The Twi'lek's fist released, fingers spanning out in invisible attack. I skidded mid-sprint, glancing back wildly to Jen, praying she had guarded her back against an ally that everyone else had doubted-

She did not fall. She did not stand. She did not turn around to face us.

Whatever Yudan Rosh had attempted, it did not work.

"Stasis, Yudan?" Jen Sahara's voice was naught more than a murmur, deep and throaty like the purr of a rancor. "I expected a lightsaber in the back."

Inaction held me still; I no longer knew if I should go to Jen, or stride forward to knock the duplicitous Twi'lek flat.

"I will not allow you to fall again, Revan." Yudan's voice had lowered just like hers, but when I looked to him, I saw the palpable cast of defeat cross his face. His outraised limb shook, clenched, and then fell down to grasp his lightsaber.

Perhaps we fought for Jen in our own way, but Yudan Rosh could not win. Not like this. All he would accomplish would be to further damn the woman we both swore to follow.

"I know," Jen whispered.

Like a loose vine swinging back and forth in the depths of darkness, I once more stared uselessly at her bowed figure.

Further ahead, Bastila Shan had whirled around, flurries of dark material spinning around her like a wyyyschokk's web. Her skin was chalk-white, and her eyes blazed with the foreign hue of corruption I had seen in the alien irises of Yudan Rosh. Bastila Shan had always been lithe for a Human, but the woman in front of us now bordered on skeletal.

Bastila's mouth tightened.

"Revan. We have spoken enough," Bastila clipped out. Her foreign accent was as crisp as I recalled, yet there was a hardness to it that was unfamiliar. "You must deal with your… your allies, and then face Malak alone. I cannot follow. From a distance I shall lend you my strength, all that we have together, and he shall be defeated."

I stepped forward.

"(Do not turn against her, Yudan Rosh)," I rumbled in the softest whisper I could muster. I took another stride, allowing the man the advantage of my back as I focused only on Jen. "(Honour can come after dishonour. Jen Sahara taught me that. Strength after corruption. Have faith in her, as she does in you)."

"Revan," Bastila prompted again, this time in overt irritation. "You understand enough. Your old general just assaulted you. We cannot accommodate unnecessary sentiment – not even yours."

"(Jen)." I was near her, now. I could see my own breath puff in the arctic air. Around her, the obsidian flickers held steady, like an encircling wreath of death. "(Please. This is not the way)."

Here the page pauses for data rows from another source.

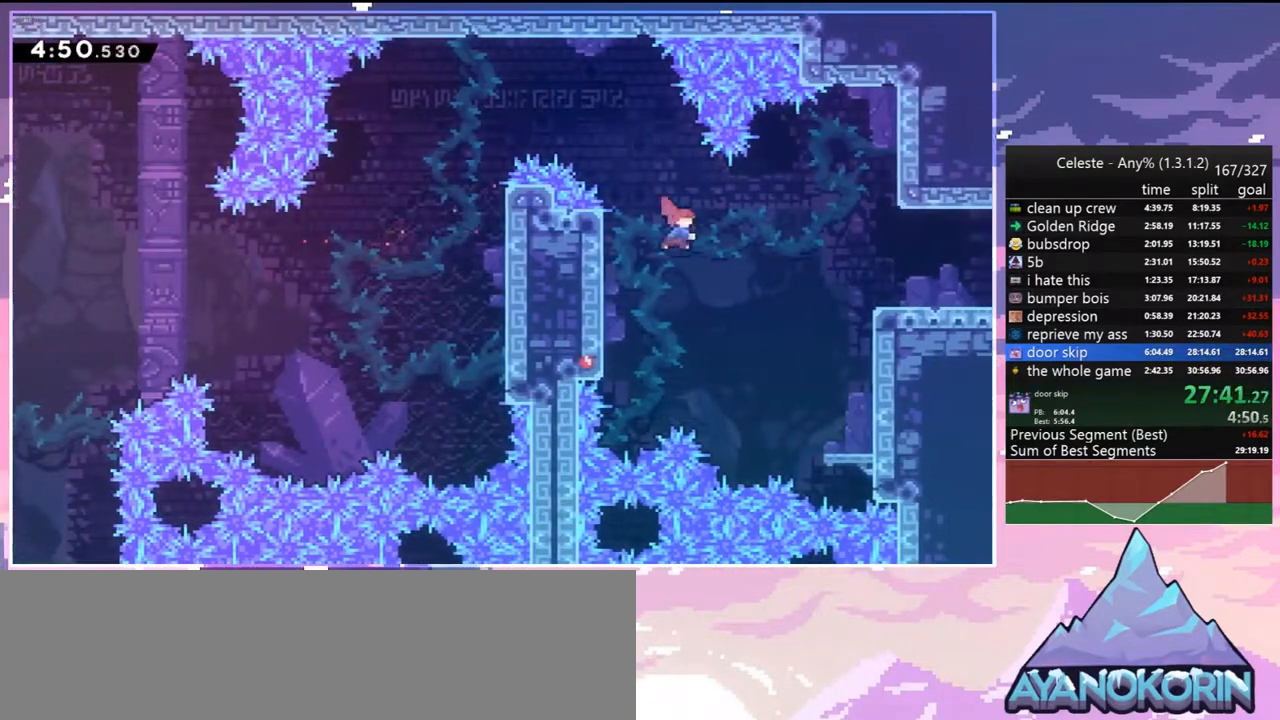
{"keys": ["dash", "down", "right"], "events": [[100, "dash", "up"], [233, "down", "down"], [467, "dash", "down"]]}
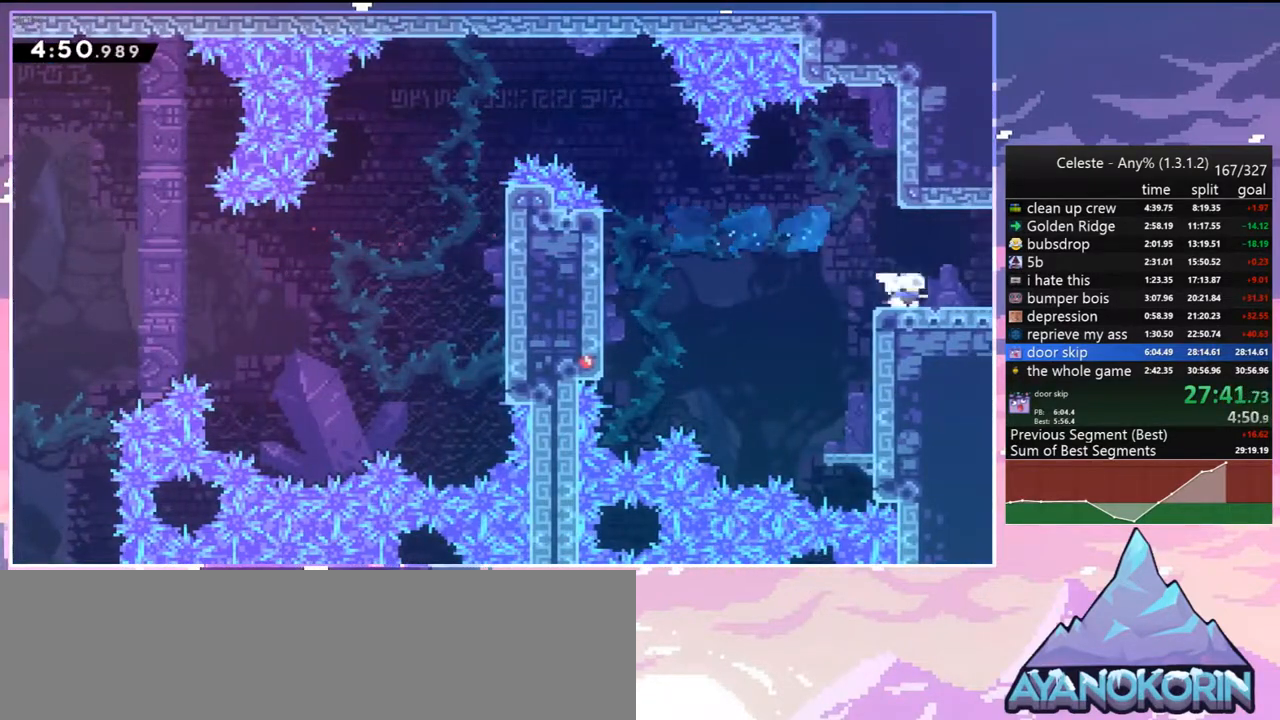
{"keys": ["jump2", "right"], "events": [[117, "down", "up"], [117, "jump2", "down"], [200, "dash", "up"]]}
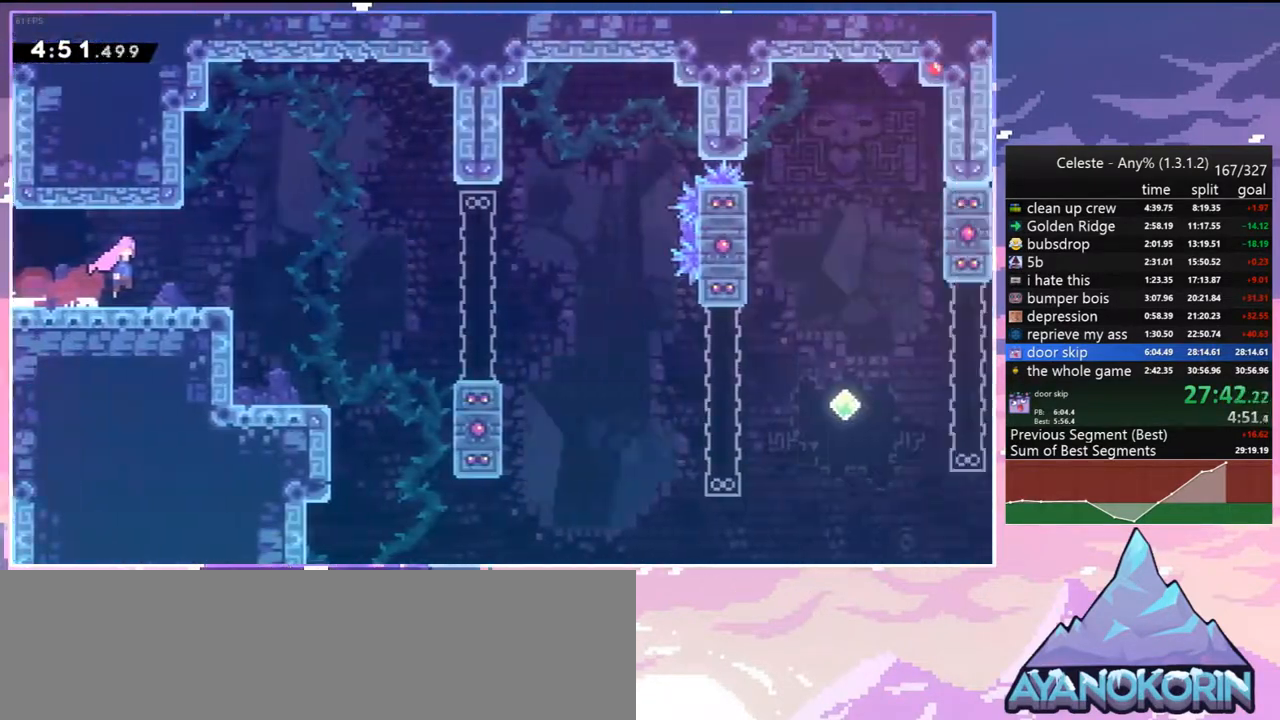
{"keys": ["jump2", "right"], "events": []}
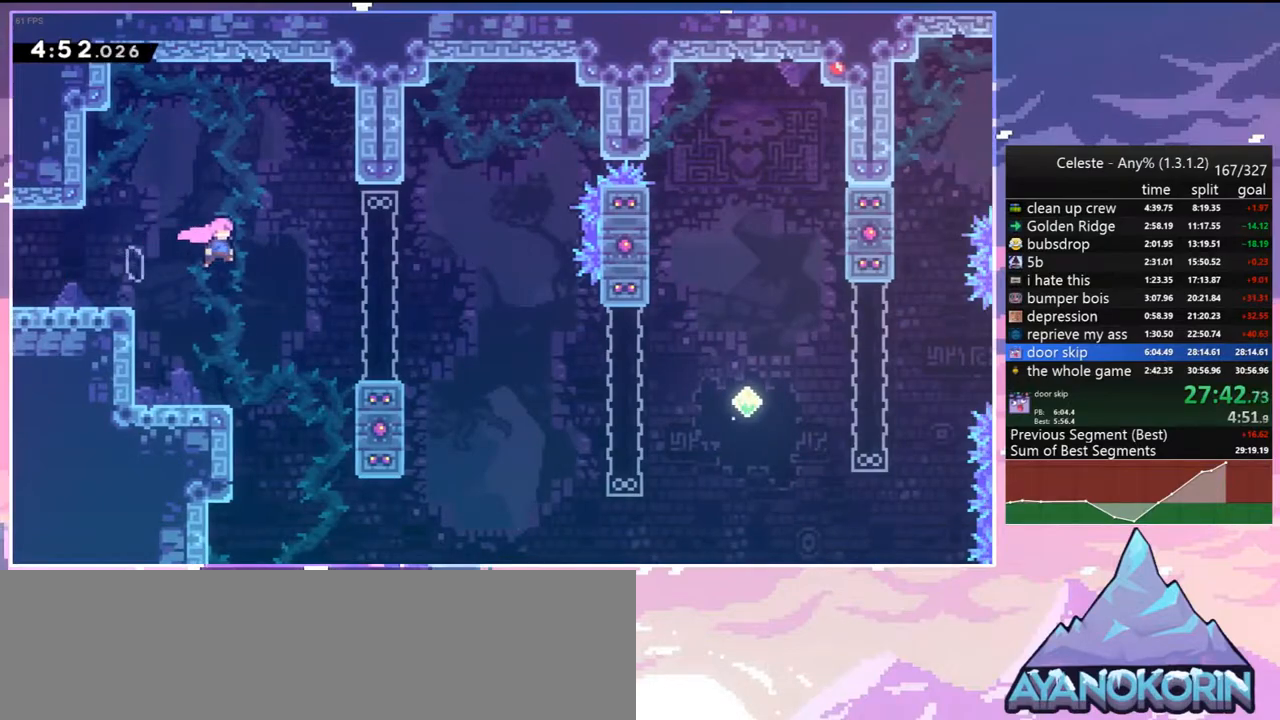
{"keys": ["down", "jump2", "right"], "events": [[50, "down", "down"], [133, "dash", "down"], [133, "jump2", "up"], [333, "jump2", "down"], [367, "dash", "up"]]}
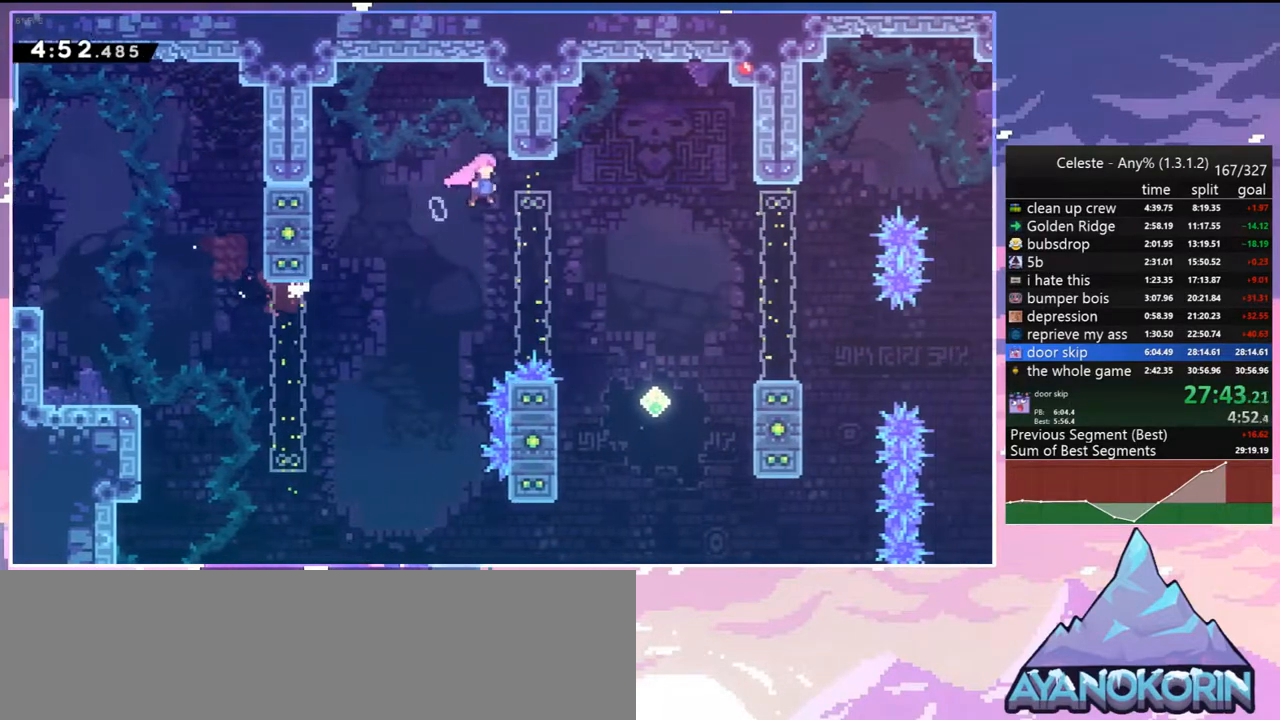
{"keys": ["jump2", "right"], "events": [[17, "dash", "down"], [67, "jump2", "up"], [150, "dash", "up"], [250, "dash", "down"], [433, "jump2", "down"], [483, "dash", "up"], [483, "down", "up"]]}
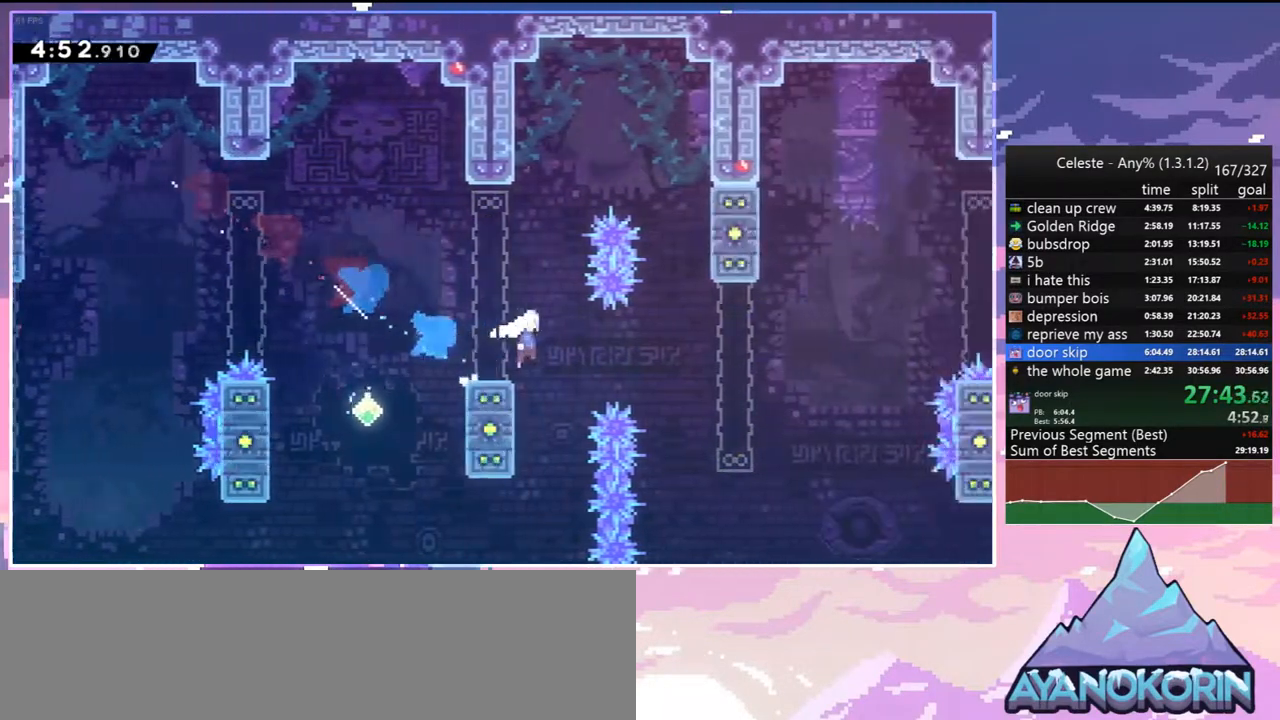
{"keys": ["right", "up"], "events": [[83, "jump2", "up"], [167, "up", "down"], [317, "dash", "down"], [450, "dash", "up"]]}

But what words did I have to offer? Nothing more than the simple, stark utterances of a sentient that had no comprehension of the struggles one like her faced. All I had was a Wookiee's understanding of right from wrong.

Jen Sahara did not answer.

Bastila was glaring at me, now, as I stepped around to face Jen.

"I shall abide no interference, Wookiee," Bastila snapped. "Abide by the terms of your life-debt to Revan and obey our will, or face the consequences."

"You will leave him alone."

Jen's voice was not loud, but the words still crashed implacably throughout the room. Her chin snapped up, and the turn of her profile was angular, almost sunken, in her strange hairless cheeks.

"Revan, the galaxy-"

"Will wait a minute. He has earned the right to speak his piece." Jen glided to her feet smoothly, silently, turning to gaze upon me. Her eyes... I had never been adept at reading the emotions of aliens. Yet the dispassionate way she viewed me through those darkened green eyes caught at my heart.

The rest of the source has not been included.